Russland behält syrische Helikopter zurück
Die russische Regierung liefert vorerst keine Helikopter mehr nach Syrien. Die Rückgabe von drei in Russland reparierten Kampfhubschraubern sei verschoben worden, berichtet die Nachrichtenagentur Interfax unter Berufung auf russische Militärkreise. «Unter den aktuellen Umständen kann die syrische Führung die sichere Abnahme der Hubschrauber nicht gewährleisten.» Russland und Syrien hatten die Reparaturarbeiten 2008 vertraglich vereinbart.
Verletzter Geheimdienstchef gestorben
Die schweren Gefechte halten seit dem vergangenen Wochenende an. Sie wurden angeheizt durch einen schweren Anschlag auf den innersten Machtzirkel von Präsident Baschar al-Assad, bei dem am Donnerstag mehrere hochrangige Regierungsvertreter getötet worden waren.

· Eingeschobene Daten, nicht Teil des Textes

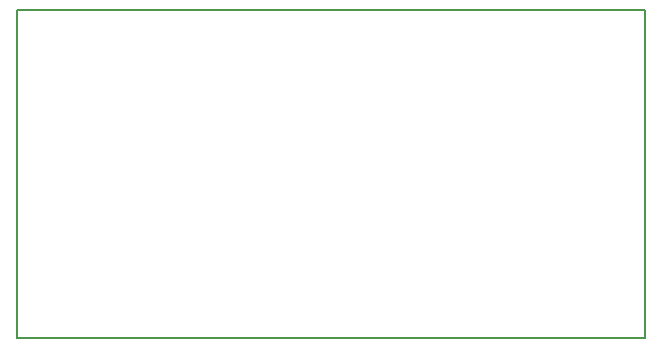
<source format=gbo>
G04 MADE WITH FRITZING*
G04 WWW.FRITZING.ORG*
G04 DOUBLE SIDED*
G04 HOLES PLATED*
G04 CONTOUR ON CENTER OF CONTOUR VECTOR*
%ASAXBY*%
%FSLAX23Y23*%
%MOIN*%
%OFA0B0*%
%SFA1.0B1.0*%
%ADD10R,2.101240X1.101260X2.085240X1.085260*%
%ADD11C,0.008000*%
%LNSILK0*%
G90*
G70*
G54D11*
X4Y1097D02*
X2097Y1097D01*
X2097Y4D01*
X4Y4D01*
X4Y1097D01*
D02*
G04 End of Silk0*
M02*
</source>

Unter Opfern des Anschlags waren der Verteidigungsminister, ein Schwager Assads und – wie am Freitag bekannt wurde – auch der Geheimdienstchef des Landes. Hischam Bechtjar sei seinen Verletzungen im Spital erlegen, berichtete das Staatsfernsehen. Der Anschlag vom Mittwoch wird als schwerer Schlag für Präsident Assad gewertet.
Wo ist Präsident Assad?
Syriens Präsident Baschar al-Assad ist kein Mann, der den grossen Auftritt sucht. Doch derzeit glänzt er besonders auffällig durch Abwesenheit. Wo steckt der umstrittene Machthaber? Lesen Sie hier mehr dazu.
Streit um Verlängerung des Beobachtermandats
Im UNO-Sicherheitsrat zeichnet sich unterdessen weiterhin keine Einigung in der Syrien-Frage ab. Nachdem eine Syrien-Resolution im Rat erneut gescheitert ist, wird dort nun über die Fortsetzung der umstrittenen Beobachtermission gestritten. Das Mandat der Beobachter vom April läuft heute ab.
Die rund 300 Beobachter sollten eigentlich eine Waffenruhe zwischen Regierungstruppen und bewaffneter Opposition überwachen. Die syrische Opposition kritisiert die Mission, weil Gewalt und Blutvergiessen nicht zurückgegangen sind, sondern zugenommen haben. Ausserdem war die Bewegungsfreiheit der Beobachter stark eingeschränkt. Sie klagten über Behinderungen durch den Sicherheitsapparat. Oftmals war die Situation aber auch schlicht zu gefährlich, um unbewaffnet in ein Kampfgebiet zu fahren.